Bapak Presiden Jokowi saat ditanya soal Rupiah selalu berkelit dan membandingkan dengan Rusia dan Eropa. Ini jelas perbandingan yang membahayakan.
Rusia saat ini sedang mengalami sangsi ekonomi oleh Amerika dkk akibat perang Crimea di Ukrania. Sementara Eropa, belum tuntas permasalahan krisis ekonominya. Ancaman Yunani untuk keluar dari mata uang bersama Euro dan ancaman default utang jatuh temponya jelas bukan situasi yang baik.
Indonesia tidak sedang perang atau terkena sanksi ekonomi, tidak juga sedang meminta dana bailout dari luar negeri. Jadi kenapa mesti membandingkan diri dengan yang terjelek?
Menurut saya, semua kisruh ekonomi ini diawali dari liberalisasi pasar domestik, melalui pencabutan bermacam subsidi. Saya bukan anti pengurangan subsidi, tetapi harusnya pemerintah berhitung lebih cermat mengenai subsidi dan struktur ekonomi Indonesia baik mikro maupun makro.
Apakah dalam pencabutan subsidi pemerintah tidak menelaah struktur APBN kita? Belanja negara kita dibiayai sebagian besar oleh pajak baik perseroan maupun perorangan. Kita bukanlah negara yang positip neraca eksport importnya. Begitu juga dengan infrastruktur dan regulasi yang ada.
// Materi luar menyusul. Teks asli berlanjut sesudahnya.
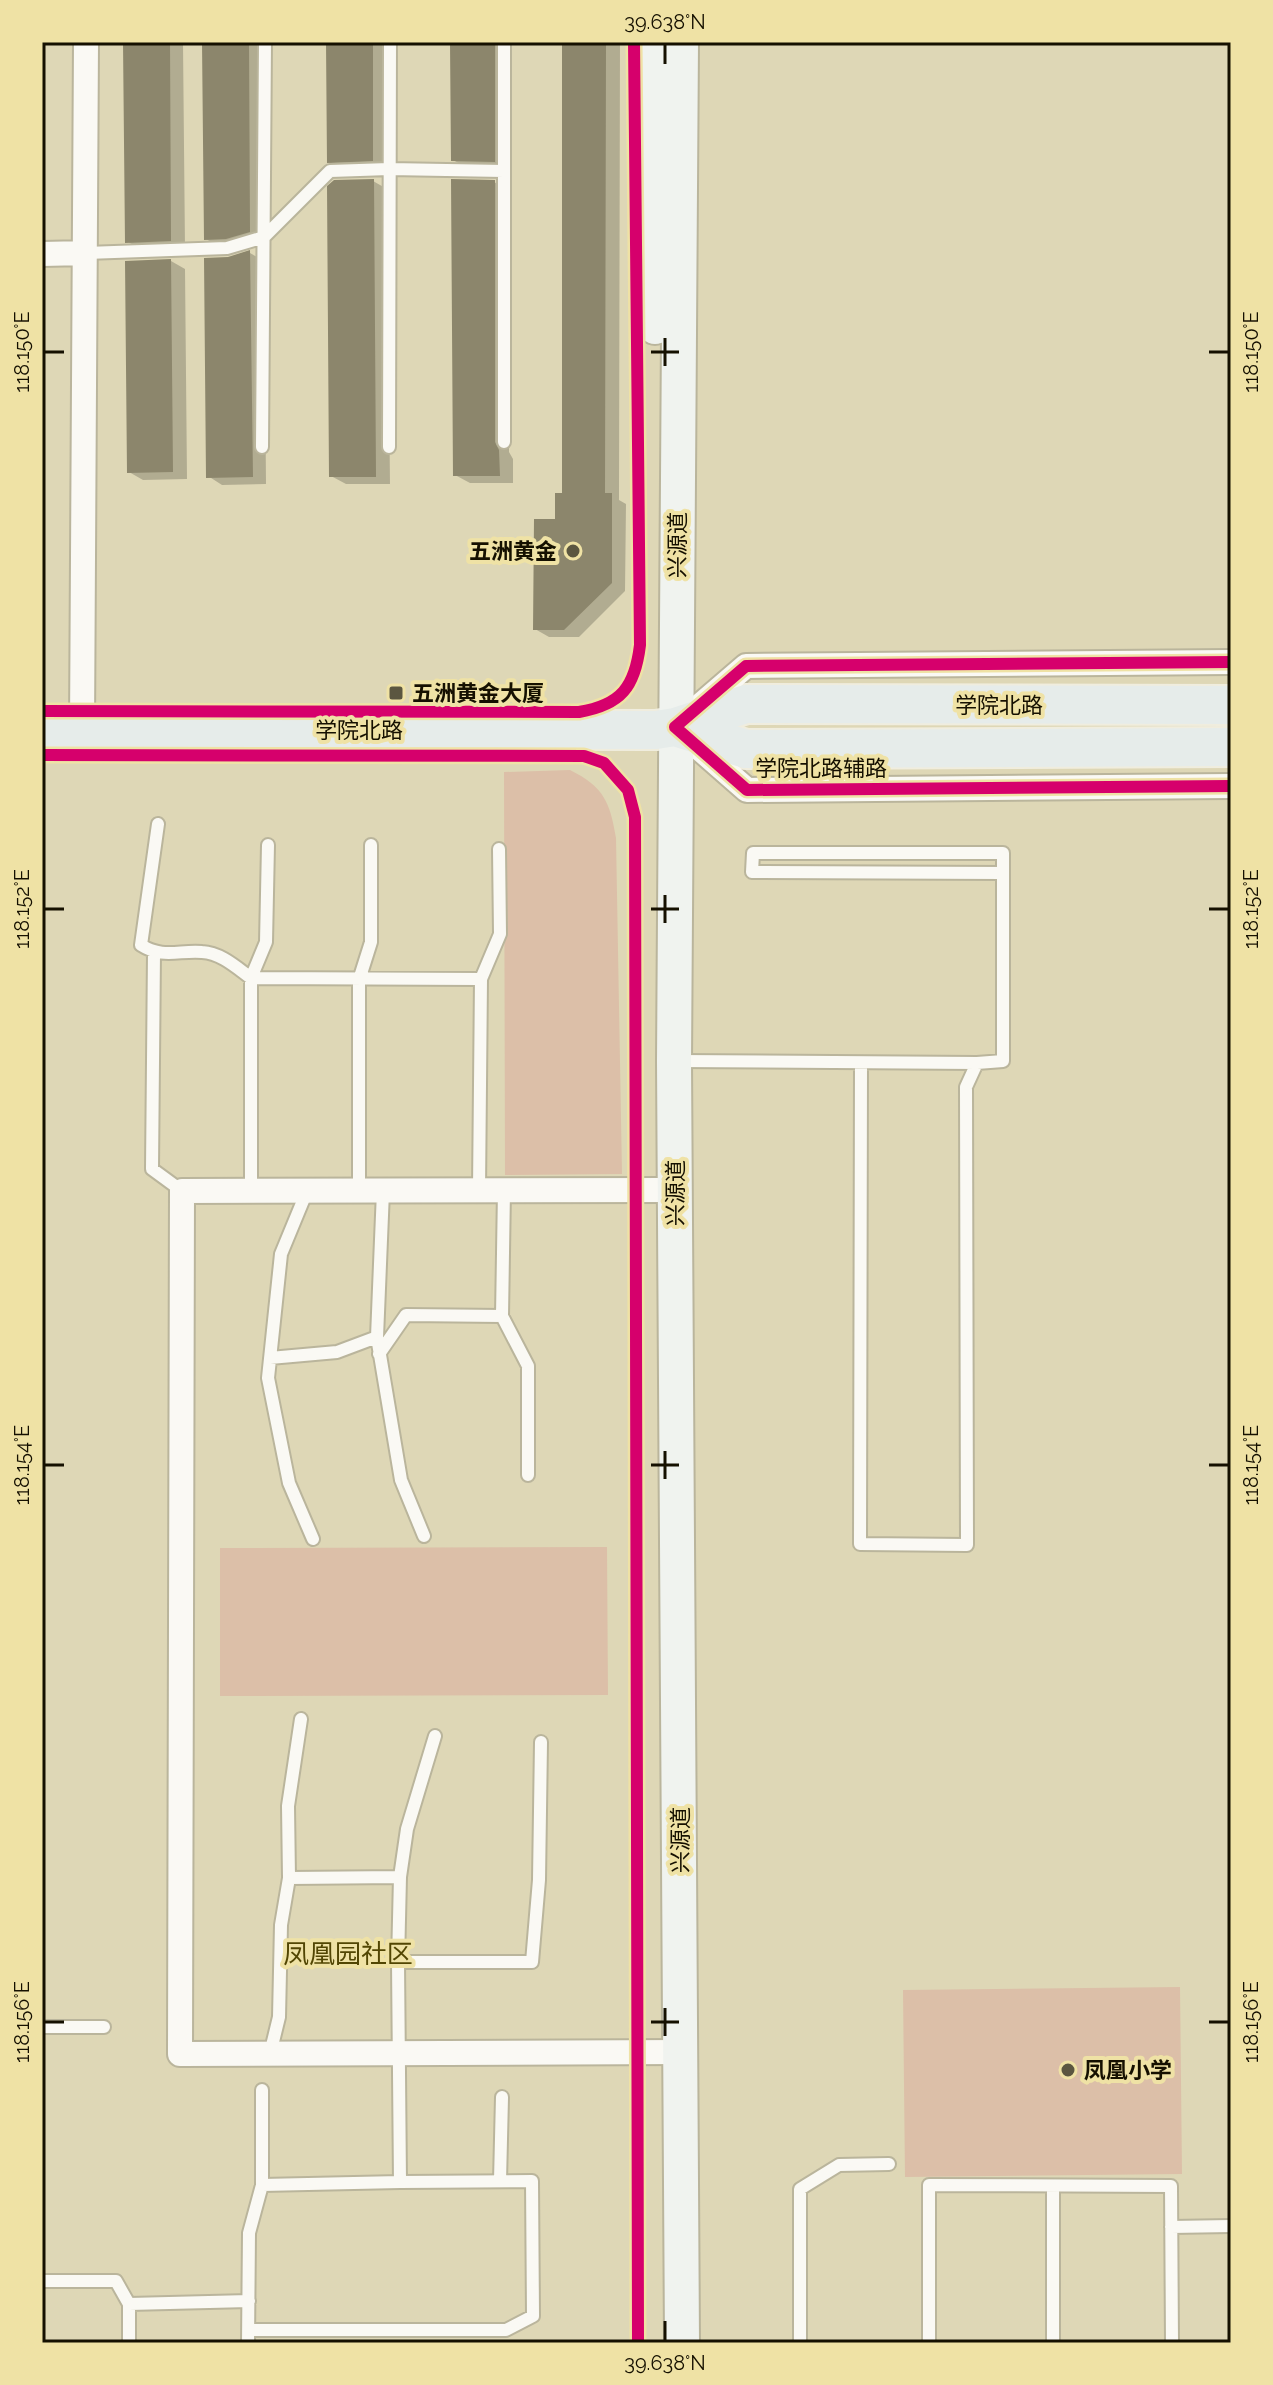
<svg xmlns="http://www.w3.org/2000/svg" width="1273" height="2385" font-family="Raleway,'Noto Sans SC',sans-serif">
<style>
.green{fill:#dcbfa8}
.shadow{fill:#0003}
.building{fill:#8c866c}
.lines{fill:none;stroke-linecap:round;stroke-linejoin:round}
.lane-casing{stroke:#bab59c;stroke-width:16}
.street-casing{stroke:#bab59c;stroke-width:28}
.secondary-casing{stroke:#bab59c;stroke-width:38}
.primary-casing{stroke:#f0edde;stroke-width:42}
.lane{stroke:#faf9f4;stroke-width:12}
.street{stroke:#faf9f4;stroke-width:24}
.secondary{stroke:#f0f3ef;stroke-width:34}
.primary{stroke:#e6ecea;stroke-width:38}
.cycleway-casing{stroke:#efe2a5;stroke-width:17}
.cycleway{stroke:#d6006c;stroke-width:12}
.ticks{fill:none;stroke:#151000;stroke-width:3}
.poi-dot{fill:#5b5640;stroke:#efe2a5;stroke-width:3}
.labels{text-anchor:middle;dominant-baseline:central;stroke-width:8;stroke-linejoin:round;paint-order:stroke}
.street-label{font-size:22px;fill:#151000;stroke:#efe2a5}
.poi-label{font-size:22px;font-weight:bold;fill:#151000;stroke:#efe2a5;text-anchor:start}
.quarter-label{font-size:26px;fill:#524603;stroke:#efe2a5}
.neatline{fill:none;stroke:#151000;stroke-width:3}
.ticks-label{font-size:20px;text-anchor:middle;fill:#151000}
</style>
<rect width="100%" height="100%" fill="#ded7b6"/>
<!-- green -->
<path class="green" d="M570,770C604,787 610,802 616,838L622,1174L505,1175L504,772Z
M607,1547L608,1695L220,1696V1548Z
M1180,1987L1182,2174L905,2177L903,1990Z"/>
<!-- shadow -->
<path class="shadow" d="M125,42L183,43L185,248L141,250L127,241Z
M204,42H263L264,239L220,247L206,239Z
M328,42H386L387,168L343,170L329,162Z
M452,42H509V169L467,168L453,160Z
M564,42H620L619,500L626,504L625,591L579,637H549L535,629L564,495Z
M373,181L387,189L390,484H346L331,476Z
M494,182L509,190V452L513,459V483H470L455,475Z
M250,253L264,261L266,484L222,485L208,476L228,259Z
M171,261L185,269L187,479L143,480L129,472Z"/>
<!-- building -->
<path class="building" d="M123,42H170L171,241L125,243Z
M202,42H249L250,232L226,239L204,240Z
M326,42H373V161L327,163Z
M450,42H495V162L451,161Z
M562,42H606L605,493H612V583L564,630H533L534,519H555V493H562Z
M374,179L376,477H329L327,186L334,180Z
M451,179L495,180V442L499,450L500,476H453Z
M250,250L253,477L206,478L204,258L228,257Z
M171,259L173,472L127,473L125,261Z"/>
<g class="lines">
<!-- lane casing -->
<g class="lane-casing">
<path id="lane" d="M504,42V442
M86,253L227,248L264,237L330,171L389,169L504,171
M262,447L265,42
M389,447L390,42
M158,824L141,945C163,959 179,950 202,952C221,953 236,967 251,978L481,979
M154,953L152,1169L182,1191
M677,1061L977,1063
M861,1063L860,1544L967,1545L966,1087L977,1063L1003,1061V853H753L752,872L1003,873
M251,1190V978L266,942L268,845
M479,1190L481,979L500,934L499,849
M504,1190L502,1316L528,1366V1475
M307,1191L281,1254L268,1378L289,1483L313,1539
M359,1191V980L371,942V845
M383,1191L377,1337L401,1480L424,1536
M379,1354L406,1315L502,1316
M270,1358L337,1352L377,1337
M289,1878L400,1877
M398,1962H532L539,1880L541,1742
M42,2027H104
M270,2054L279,2017L281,1925L289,1878L288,1806L301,1719
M262,2090V2185
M500,2181L502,2097
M1171,2227L1231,2226
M42,2281H116L129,2304
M248,2330H506L533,2316L532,2181L400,2182L398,1962L400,1877L407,1829L435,1736
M129,2343V2304L249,2301
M248,2343L249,2233L262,2185L400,2182
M800,2343V2189L839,2165L889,2164
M929,2343V2185L1171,2186L1172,2343
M1053,2343V2186"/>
</g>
<!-- street casing -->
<g class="street-casing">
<path id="street" d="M42,254L86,253
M1231,662L746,666L675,727L747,790L1231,786
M82,729L86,42
M675,1190L182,1191L180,2054L682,2052"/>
</g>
<!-- secondary casing -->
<g class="secondary-casing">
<path id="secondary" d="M655,42V327
M681,42L674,1061L682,2343"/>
</g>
<!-- primary casing -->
<g class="primary-casing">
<path id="primary" d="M675,727L746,749L1231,747
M42,729L656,730L675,727L746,704L1231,705"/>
</g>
<!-- lane -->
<use href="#lane" class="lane"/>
<!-- street -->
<use href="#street" class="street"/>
<!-- secondary -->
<use href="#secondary" class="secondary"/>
<!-- primary -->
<use href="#primary" class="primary"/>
<!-- cycleway casing -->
<g class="cycleway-casing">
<path id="cycleway" d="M42,711L579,712C621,705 635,687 640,645L634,42
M675,727L747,790L1231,786
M675,727L746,666L1231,662
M42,755L584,756L604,763L628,790L635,817L638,2343"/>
</g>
<!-- cycleway -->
<use href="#cycleway" class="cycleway"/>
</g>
<!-- ticks -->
<path class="ticks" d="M665,44V64M665,338V366M44,352H64M651,352H679M1209,352H1229M665,895V923M44,909H64M651,909H679M1209,909H1229M665,1451V1479M44,1465H64M651,1465H679M1209,1465H1229M665,2008V2036M44,2022H64M651,2022H679M1209,2022H1229M665,2321V2341"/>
<!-- markers -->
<g class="poi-dot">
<circle cx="573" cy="551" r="8"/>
<rect x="388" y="685" width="16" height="16" rx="4"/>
<circle cx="1068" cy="2070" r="8"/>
</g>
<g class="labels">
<!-- street labels -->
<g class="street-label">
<text transform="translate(677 545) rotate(-90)">兴源道</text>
<text x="999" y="705">学院北路</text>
<text x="359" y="730">学院北路</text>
<text x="821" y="768">学院北路辅路</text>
<text transform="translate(675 1193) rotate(-90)">兴源道</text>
<text transform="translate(680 1840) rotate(-90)">兴源道</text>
</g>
<!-- poi labels -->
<g class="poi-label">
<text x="557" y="551" text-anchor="end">五洲黄金</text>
<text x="412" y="693">五洲黄金大厦</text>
<text x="1084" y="2070">凤凰小学</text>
</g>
<!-- quarter labels -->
<g class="quarter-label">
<text x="348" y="1954">凤凰园社区</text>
</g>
</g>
<!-- border -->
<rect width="1273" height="2385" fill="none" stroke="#efe2a5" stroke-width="88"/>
<rect x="44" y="44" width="1185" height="2297" class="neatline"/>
<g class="ticks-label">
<text x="665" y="29">39.638°N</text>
<text transform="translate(1251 352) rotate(-90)" y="7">118.150°E</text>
<text transform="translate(22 352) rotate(-90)" y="7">118.150°E</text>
<text transform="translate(22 909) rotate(-90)" y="7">118.152°E</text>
<text transform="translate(1251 909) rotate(-90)" y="7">118.152°E</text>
<text transform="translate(1251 1465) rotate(-90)" y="7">118.154°E</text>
<text transform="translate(22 1465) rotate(-90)" y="7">118.154°E</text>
<text transform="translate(22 2022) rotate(-90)" y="7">118.156°E</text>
<text transform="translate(1251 2022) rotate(-90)" y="7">118.156°E</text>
<text x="665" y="2370">39.638°N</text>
</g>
</svg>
Saya benar benar heran, apakah pemerintah tidak memperhatikan sama sekali detail seperti itu dalam strategi pengurangan subsidi? Jargonnya sih keren banget, dengan pencabutan subsidi kita bisa fokus pada pembenahan infrastruktur. Sayangnya tidak dijelaskan bagaimana skema ideal membangun infrastruktur itu.
Sungguh paradox, di satu sisi meliberalkan hajat hidup orang banyak, disisi lain pemerintah harus menanggung sendirian resiko investasi jangka panjang. Mungkinkah saat infrastruktur itu sudah terbangun, rakyat sudah tidak mampu menikmatinya karena terlanjur lebih miskin?